Lettera di Vera Lucia de Oliveira Maccherani al “Corriere della Sera”
All’aeroporto del Cairo sono stata trattata con assoluta mancanza di rispetto e dignità. Durante una crociera sul Nilo, sono caduta a causa di un’irregolarità del pavimento e mi sono infortunata il ginocchio. Sono rimasta ricoverata per due giorni e non sono riuscita a stare in piedi, quindi ho dovuto usare le stampelle. Grazie all’intervento del tour operator (e soprattutto della esemplare guida locale), sono riuscita a entrare in aeroporto su una sedia a rotelle, ma al momento del controllo di sicurezza, un’agente donna mi ha ordinato di alzarmi senza però darmi le stampelle.
Le ho detto che per alzarmi avevo bisogno delle stampelle. A quel punto, si è avvicinata e mi ha ordinato di togliere il tutore dal ginocchio. Poiché era molto brusca, ho iniziato ad armeggiare per toglierlo. Invece di aspettare, me lo ha strappato con violenza. Oltre a essere doloroso, è stato umiliante e mi sono messa a piangere lì, perché ho sentito che mi aveva negato la dignità che un ospite nel suo Paese, venuto per conoscere il suo mondo, merita.

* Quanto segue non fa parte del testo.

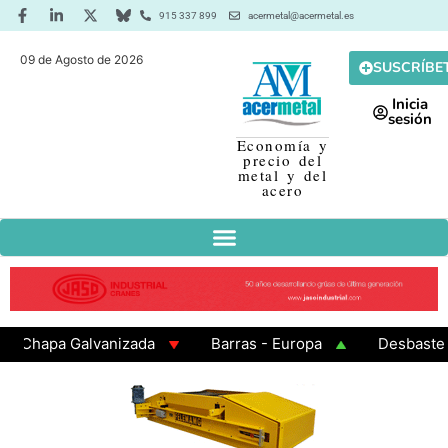
915 337 899
acermetal@acermetal.es
09 de Agosto de 2026
SUSCRÍBE
Inicia
sesión
Economía y
precio del
metal y del
acero
hapa Galvanizada
Barras - Europa
Desbaste - As
AMA 3 - Cuadrados 200x200x8
Chapa Laminada en Cal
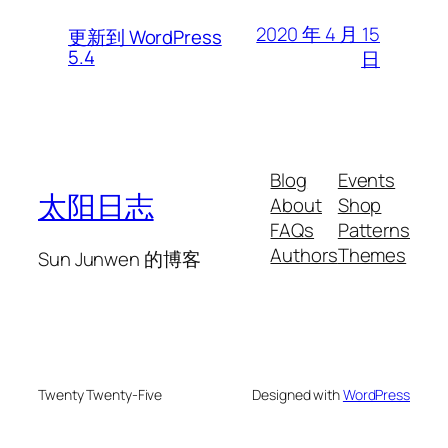
2020 年 4 月 15
更新到 WordPress
5.4
日
Blog
Events
太阳日志
About
Shop
FAQs
Patterns
Authors
Themes
Sun Junwen 的博客
Twenty Twenty-Five
Designed with
WordPress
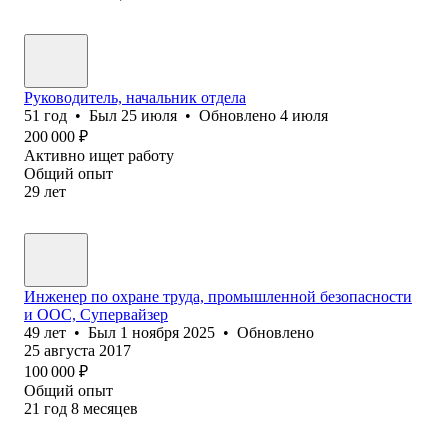
Руководитель, начальник отдела
51
год
•
Был
25 июля
•
Обновлено
4 июля
200 000
₽
Активно ищет работу
Общий опыт
29
лет
Инженер по охране труда, промышленной безопасности
и ООС, Супервайзер
49
лет
•
Был
1 ноября 2025
•
Обновлено
25 августа 2017
100 000
₽
Общий опыт
21
год
8
месяцев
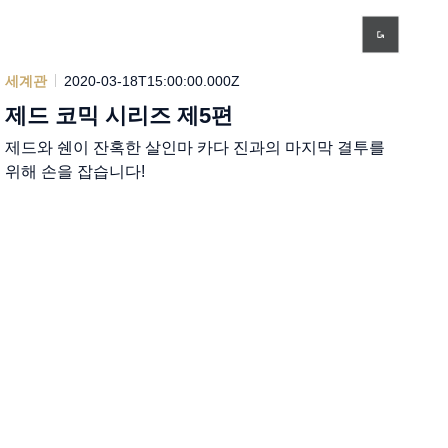
세계관
2020-03-18T15:00:00.000Z
제드 코믹 시리즈 제5편
제드와 쉔이 잔혹한 살인마 카다 진과의 마지막 결투를
위해 손을 잡습니다!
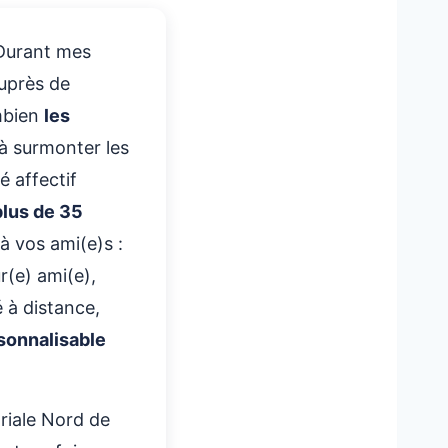
itié Durable
 Durant mes
uisent les Amitiés
uprès de
r l’Amitié et les
ombien
les
 à surmonter les
mitié est sincère ou
é affectif
plus de 35
 je t’aime » à ses
à vos ami(e)s :
ches peut-on
r(e) ami(e),
 à distance,
amitié quand la vie
sonnalisable
rière,
un Pilier de
oriale Nord de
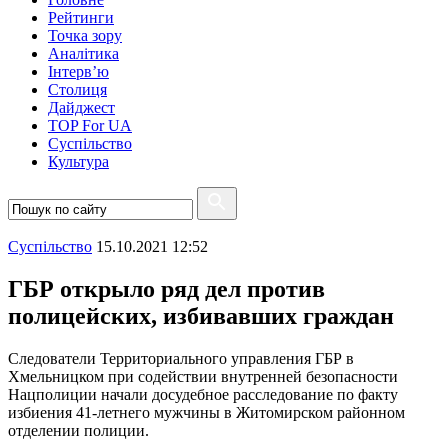
Рейтинги
Точка зору
Аналітика
Інтерв’ю
Столиця
Дайджест
TOP For UA
Суспiльство
Культура
Суспiльство
15.10.2021 12:52
ГБР открыло ряд дел против
полицейских, избивавших граждан
Следователи Территориального управления ГБР в
Хмельницком при содействии внутренней безопасности
Нацполиции начали досудебное расследование по факту
избиения 41-летнего мужчины в Житомирском районном
отделении полиции.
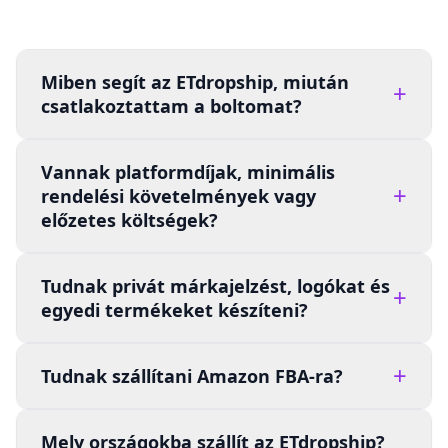
Miben segít az ETdropship, miután
+
csatlakoztattam a boltomat?
Vannak platformdíjak, minimális
+
rendelési követelmények vagy
előzetes költségek?
Tudnak privát márkajelzést, logókat és
+
egyedi termékeket készíteni?
+
Tudnak szállítani Amazon FBA-ra?
Mely országokba szállít az ETdropship?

Mi ha negato il rispetto che ogni essere umano merita. Quando ha visto in che condizioni erano la gamba e il ginocchio (nero, con versamento interno e visibilmente gonfio), mi è stato detto: «Sorry sorry». E io le ho risposto: «That won’t be forgiven by me, and it will never be forgotten».
Io avevo dignità, lei no. Io ero umana, lei no. C’erano altri turisti italiani che hanno cercato di consolarmi. Però ora non vorrò più tornare in Egitto. Non è un Paese davvero pronto ad accogliere i turisti e a trattarli con rispetto, se questi sono rispettosi. E mi dispiace, perché sono sempre stata interessata alla civiltà egizia e desideravo fare questo viaggio da tempo.